**GIVEN ENTRIES:**
——
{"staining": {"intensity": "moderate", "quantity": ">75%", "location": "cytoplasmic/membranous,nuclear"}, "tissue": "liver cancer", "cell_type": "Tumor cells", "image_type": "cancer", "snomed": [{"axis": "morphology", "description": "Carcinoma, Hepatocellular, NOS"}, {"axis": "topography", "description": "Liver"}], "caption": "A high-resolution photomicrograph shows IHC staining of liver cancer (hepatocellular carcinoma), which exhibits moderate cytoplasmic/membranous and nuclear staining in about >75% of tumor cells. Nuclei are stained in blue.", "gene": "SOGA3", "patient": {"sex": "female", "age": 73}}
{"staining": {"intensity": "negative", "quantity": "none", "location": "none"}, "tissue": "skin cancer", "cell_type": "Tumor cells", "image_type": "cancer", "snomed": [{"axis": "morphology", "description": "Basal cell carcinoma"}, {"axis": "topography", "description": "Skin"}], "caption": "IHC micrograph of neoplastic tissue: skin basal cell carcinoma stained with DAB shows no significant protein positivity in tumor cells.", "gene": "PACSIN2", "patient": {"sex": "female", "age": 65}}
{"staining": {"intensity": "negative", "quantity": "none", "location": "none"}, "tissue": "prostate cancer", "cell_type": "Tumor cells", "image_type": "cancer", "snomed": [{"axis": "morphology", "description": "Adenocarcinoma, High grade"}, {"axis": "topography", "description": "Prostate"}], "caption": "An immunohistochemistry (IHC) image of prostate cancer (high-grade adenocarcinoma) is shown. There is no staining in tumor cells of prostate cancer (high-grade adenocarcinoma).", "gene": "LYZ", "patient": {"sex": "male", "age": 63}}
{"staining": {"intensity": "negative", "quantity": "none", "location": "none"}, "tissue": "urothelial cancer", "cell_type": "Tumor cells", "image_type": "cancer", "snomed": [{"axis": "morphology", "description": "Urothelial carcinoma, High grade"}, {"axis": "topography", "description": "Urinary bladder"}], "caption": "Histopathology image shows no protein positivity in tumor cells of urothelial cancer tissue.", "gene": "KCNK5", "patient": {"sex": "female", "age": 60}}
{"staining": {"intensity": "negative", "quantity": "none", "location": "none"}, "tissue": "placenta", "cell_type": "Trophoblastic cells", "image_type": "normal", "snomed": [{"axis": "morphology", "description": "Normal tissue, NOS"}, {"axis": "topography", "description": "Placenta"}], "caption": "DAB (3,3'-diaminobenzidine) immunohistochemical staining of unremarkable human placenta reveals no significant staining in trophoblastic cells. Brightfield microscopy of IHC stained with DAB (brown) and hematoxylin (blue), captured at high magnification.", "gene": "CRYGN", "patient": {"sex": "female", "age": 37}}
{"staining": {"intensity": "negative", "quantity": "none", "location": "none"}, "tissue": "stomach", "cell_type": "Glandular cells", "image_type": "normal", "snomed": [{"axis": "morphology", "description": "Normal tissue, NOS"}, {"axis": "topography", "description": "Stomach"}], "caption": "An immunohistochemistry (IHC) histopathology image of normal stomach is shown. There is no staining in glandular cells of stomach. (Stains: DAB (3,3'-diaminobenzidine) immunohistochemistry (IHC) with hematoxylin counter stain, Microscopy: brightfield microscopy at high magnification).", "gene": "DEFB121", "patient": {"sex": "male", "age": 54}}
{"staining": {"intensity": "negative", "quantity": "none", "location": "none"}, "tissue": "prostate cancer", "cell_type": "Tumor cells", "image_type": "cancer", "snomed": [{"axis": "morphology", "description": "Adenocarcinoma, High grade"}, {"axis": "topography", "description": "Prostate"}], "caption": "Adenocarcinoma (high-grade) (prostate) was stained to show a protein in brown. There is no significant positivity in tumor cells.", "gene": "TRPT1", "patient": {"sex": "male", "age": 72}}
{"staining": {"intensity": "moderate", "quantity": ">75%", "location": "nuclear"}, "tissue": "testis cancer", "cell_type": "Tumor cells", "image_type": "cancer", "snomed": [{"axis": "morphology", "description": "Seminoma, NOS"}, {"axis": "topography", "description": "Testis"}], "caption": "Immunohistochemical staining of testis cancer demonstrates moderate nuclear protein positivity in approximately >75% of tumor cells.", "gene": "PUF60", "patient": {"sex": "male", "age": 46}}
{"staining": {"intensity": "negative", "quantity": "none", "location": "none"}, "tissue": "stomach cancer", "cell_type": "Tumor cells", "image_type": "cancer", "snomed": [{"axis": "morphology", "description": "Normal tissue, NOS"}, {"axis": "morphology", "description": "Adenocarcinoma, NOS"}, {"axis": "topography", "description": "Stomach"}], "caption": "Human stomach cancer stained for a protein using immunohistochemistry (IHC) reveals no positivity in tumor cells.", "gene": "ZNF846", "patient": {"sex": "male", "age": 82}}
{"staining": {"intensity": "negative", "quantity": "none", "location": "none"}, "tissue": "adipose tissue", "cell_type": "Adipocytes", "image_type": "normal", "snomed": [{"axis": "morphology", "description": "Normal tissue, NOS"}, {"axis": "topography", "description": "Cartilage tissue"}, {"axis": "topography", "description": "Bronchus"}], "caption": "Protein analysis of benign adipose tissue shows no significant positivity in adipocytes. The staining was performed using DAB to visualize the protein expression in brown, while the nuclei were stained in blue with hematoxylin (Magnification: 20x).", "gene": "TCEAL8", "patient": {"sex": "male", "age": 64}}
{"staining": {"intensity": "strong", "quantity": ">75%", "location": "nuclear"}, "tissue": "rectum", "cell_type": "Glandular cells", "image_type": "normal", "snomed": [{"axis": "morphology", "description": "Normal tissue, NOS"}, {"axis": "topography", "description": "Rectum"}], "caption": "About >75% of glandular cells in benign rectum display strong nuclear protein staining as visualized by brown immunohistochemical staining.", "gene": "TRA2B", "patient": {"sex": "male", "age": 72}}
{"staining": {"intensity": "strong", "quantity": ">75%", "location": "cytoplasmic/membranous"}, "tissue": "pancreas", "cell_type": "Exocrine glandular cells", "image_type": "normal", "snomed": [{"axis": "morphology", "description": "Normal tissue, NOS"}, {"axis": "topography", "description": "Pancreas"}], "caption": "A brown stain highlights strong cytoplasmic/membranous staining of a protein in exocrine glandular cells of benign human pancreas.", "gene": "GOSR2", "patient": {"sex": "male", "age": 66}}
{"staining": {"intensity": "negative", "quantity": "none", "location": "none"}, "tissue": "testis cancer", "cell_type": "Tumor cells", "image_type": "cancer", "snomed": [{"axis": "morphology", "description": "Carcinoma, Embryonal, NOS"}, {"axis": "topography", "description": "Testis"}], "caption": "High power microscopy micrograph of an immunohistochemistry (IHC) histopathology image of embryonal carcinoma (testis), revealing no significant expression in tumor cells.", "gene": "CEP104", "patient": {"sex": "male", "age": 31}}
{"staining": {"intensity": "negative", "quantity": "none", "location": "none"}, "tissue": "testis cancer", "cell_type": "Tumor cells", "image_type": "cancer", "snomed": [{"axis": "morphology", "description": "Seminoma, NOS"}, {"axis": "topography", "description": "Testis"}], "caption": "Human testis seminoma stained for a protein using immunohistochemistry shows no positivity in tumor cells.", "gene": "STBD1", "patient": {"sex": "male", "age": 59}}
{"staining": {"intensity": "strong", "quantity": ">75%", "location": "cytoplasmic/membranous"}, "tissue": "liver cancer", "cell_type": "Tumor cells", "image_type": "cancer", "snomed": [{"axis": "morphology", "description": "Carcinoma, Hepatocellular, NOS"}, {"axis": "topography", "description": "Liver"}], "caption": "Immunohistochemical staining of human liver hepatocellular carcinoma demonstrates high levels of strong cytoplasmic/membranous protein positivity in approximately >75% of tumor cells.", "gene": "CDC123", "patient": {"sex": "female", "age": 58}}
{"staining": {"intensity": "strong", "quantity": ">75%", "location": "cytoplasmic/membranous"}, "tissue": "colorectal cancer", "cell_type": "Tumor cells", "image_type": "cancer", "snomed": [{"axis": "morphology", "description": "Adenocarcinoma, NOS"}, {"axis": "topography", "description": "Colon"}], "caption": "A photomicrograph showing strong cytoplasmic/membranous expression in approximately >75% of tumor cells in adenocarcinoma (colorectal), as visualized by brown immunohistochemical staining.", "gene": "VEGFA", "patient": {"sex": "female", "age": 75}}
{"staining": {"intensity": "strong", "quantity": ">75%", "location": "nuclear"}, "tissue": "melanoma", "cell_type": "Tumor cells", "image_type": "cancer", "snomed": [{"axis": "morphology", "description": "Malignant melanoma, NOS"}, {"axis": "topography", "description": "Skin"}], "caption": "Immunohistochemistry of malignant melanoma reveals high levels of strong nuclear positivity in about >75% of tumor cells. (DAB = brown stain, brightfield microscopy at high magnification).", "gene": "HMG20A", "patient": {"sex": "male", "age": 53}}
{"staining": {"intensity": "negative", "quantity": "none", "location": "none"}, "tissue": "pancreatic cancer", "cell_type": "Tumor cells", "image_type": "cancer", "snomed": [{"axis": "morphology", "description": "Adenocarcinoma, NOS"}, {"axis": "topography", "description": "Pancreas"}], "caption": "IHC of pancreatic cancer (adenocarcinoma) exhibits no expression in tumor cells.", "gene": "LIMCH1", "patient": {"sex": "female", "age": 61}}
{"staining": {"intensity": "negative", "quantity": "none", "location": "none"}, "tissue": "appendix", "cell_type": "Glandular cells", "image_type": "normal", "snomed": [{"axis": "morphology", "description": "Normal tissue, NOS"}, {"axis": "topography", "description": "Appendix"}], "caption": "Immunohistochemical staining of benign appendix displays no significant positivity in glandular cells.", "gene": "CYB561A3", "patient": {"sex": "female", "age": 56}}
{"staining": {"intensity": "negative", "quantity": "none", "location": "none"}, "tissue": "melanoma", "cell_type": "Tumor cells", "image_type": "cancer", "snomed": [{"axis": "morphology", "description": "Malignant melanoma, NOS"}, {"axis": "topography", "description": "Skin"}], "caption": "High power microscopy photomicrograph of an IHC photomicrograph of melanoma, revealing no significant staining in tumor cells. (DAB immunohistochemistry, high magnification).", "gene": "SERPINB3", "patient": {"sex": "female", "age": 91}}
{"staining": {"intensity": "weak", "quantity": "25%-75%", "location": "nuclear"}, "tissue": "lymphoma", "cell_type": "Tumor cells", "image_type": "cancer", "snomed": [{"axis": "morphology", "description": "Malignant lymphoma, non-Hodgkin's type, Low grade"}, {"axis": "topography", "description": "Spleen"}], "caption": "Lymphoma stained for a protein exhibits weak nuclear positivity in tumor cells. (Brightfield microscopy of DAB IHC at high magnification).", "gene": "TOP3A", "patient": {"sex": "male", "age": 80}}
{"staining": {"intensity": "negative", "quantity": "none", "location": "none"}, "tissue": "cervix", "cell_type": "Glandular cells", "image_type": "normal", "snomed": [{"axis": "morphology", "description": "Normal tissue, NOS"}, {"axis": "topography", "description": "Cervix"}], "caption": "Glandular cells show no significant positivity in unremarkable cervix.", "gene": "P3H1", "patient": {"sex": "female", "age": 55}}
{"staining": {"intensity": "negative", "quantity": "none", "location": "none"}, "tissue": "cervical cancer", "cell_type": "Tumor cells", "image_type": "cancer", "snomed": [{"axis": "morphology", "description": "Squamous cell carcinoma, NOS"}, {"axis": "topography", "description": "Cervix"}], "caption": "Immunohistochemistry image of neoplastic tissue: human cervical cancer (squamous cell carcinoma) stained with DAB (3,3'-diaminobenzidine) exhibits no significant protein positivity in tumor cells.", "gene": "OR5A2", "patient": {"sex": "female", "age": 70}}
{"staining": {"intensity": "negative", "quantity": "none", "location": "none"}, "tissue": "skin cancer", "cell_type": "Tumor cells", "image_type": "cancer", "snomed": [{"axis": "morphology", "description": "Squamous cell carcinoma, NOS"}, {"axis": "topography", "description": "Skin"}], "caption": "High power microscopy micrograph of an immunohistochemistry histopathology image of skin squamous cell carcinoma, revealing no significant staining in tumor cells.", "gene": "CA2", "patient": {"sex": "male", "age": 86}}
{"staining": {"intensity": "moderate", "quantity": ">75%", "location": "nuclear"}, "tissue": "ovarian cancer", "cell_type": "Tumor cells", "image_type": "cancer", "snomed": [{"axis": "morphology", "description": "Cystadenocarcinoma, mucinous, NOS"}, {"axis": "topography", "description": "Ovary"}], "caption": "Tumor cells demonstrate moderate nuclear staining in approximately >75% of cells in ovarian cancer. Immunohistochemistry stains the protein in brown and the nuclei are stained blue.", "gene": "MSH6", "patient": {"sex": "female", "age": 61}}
——
**BRIEF:**
Within the material above, transcribe exactly the lines that run from the line holding "staining of testis" through the line holding "stomach cancer stained".

**SOLUTION TO THE EXERCISE:**
{"staining": {"intensity": "moderate", "quantity": ">75%", "location": "nuclear"}, "tissue": "testis cancer", "cell_type": "Tumor cells", "image_type": "cancer", "snomed": [{"axis": "morphology", "description": "Seminoma, NOS"}, {"axis": "topography", "description": "Testis"}], "caption": "Immunohistochemical staining of testis cancer demonstrates moderate nuclear protein positivity in approximately >75% of tumor cells.", "gene": "PUF60", "patient": {"sex": "male", "age": 46}}
{"staining": {"intensity": "negative", "quantity": "none", "location": "none"}, "tissue": "stomach cancer", "cell_type": "Tumor cells", "image_type": "cancer", "snomed": [{"axis": "morphology", "description": "Normal tissue, NOS"}, {"axis": "morphology", "description": "Adenocarcinoma, NOS"}, {"axis": "topography", "description": "Stomach"}], "caption": "Human stomach cancer stained for a protein using immunohistochemistry (IHC) reveals no positivity in tumor cells.", "gene": "ZNF846", "patient": {"sex": "male", "age": 82}}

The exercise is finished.